Data assimilation techniques, schematically introduced in previous paragraphs and that are widely documented in Daley (1991), Evensen (2003) and Zaron (2011), represent the baseline of the modelling framework with general circulation models for operational forecasting and reanalysis. At international level, the GODAE’s OceanView (Bell et al., 2015) and OceanPredict initiatives have promoted strong synergies with GOOS, ETOOFS and GEO BluePlanet contributing to a value chain from observations, data, information systems, predictions, and scientific assessments to end users, with the aim to promote the use and impact of observations and ocean predictions for societal benefit, and increasing visibility of operational oceanography advances. 

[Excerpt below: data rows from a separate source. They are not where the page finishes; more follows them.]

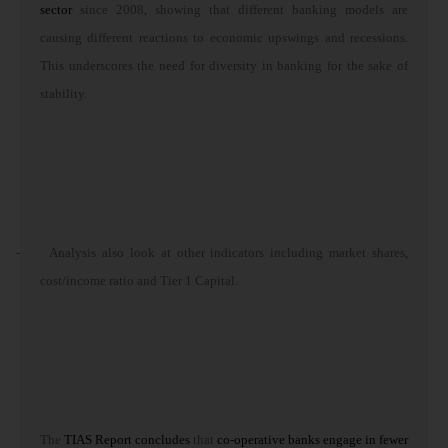
sector
since 2008, showing that different banking models are
causing different reactions to economic upswings and recessions.
This underscores the need for diversity in banking for the sake of
stability.
-
Analysis also look at other indicators including market shares,
cost/income ratio and Tier 1 Capital.
The
TIAS Report concludes
that
co-operative banks engage
in fewer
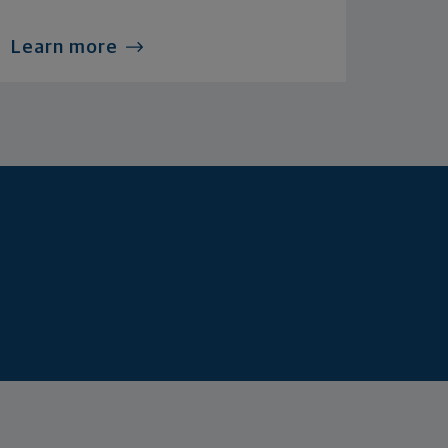
Learn more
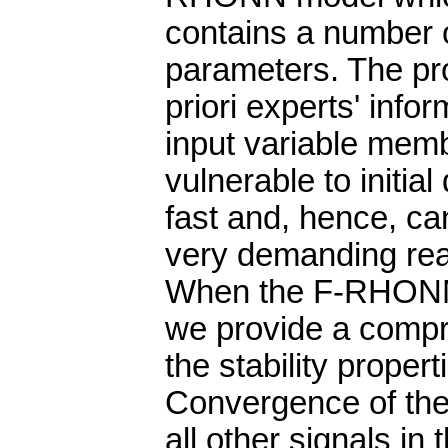
contains a number 
parameters. The pr
priori experts' inf
input variable memb
vulnerable to initia
fast and, hence, can
very demanding real
When the F-RHONN 
we provide a compr
the stability proper
Convergence of the
all other signals in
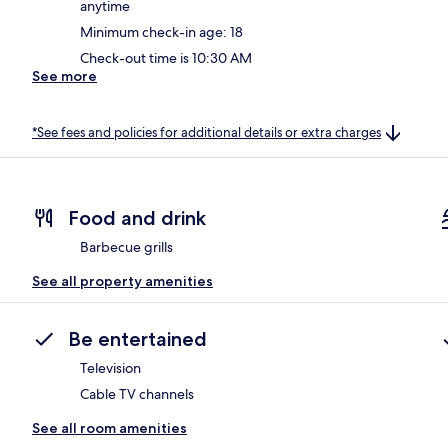
anytime
Minimum check-in age: 18
Check-out time is 10:30 AM
See more
*See fees and policies for additional details or extra charges
Food and drink
Barbecue grills
See all property amenities
Be entertained
Television
Cable TV channels
See all room amenities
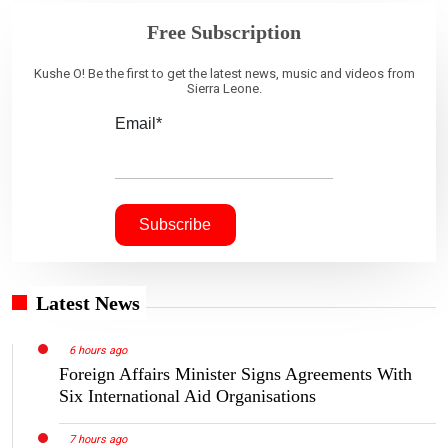
Free Subscription
Kushe O! Be the first to get the latest news, music and videos from
Sierra Leone.
Email*
Latest News
6 hours ago
Foreign Affairs Minister Signs Agreements With
Six International Aid Organisations
7 hours ago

Martin et al. (2015) presents an overviewofthe main characteristics of the data assimilation used in each GODAE OceanView systems; this is a list of the adopted numerical techniques: 

  • Bluelink (Oke et al., 2013) adopts MOM4 ocean model and EnOI algorithm; 
  • GIOPS (Smith et al., 2016) uses NEMO ocean model and SEEK (with fixed basis) for the ocean component, and 3DVar for assimilation in the ice component;
  • ECMWF (Balmaseda et al., 2013) uses NEMO ocean model and 3DVar for the assimilation component (+ bias correction technique);
  • FOAM (Waters et al., 2014) uses NEMO ocean model and 3DVar for the assimilation component (+ bias correction technique);
  • GOFS (Cummings and Smedstad, 2013) uses HYCOM ocean model with 3DVar data assimilation scheme;
  • Mercator Ocean (Lellouche et al., 2013) uses NEMO ocean model with SEEK-FGAT (with fixed basis) and 3DVar bias correction;
  • MOVE (Usui et al., 2006) uses MRI COM model and 3DVar data assimilation scheme;
  • TOPAZ (Sakov et al., 2012) uses HYCOM with EnKF techniques. 

Description of the operational initiatives is also provided at GODAE OceanView website (🔗2 ) and OceanPredict website (🔗3 ).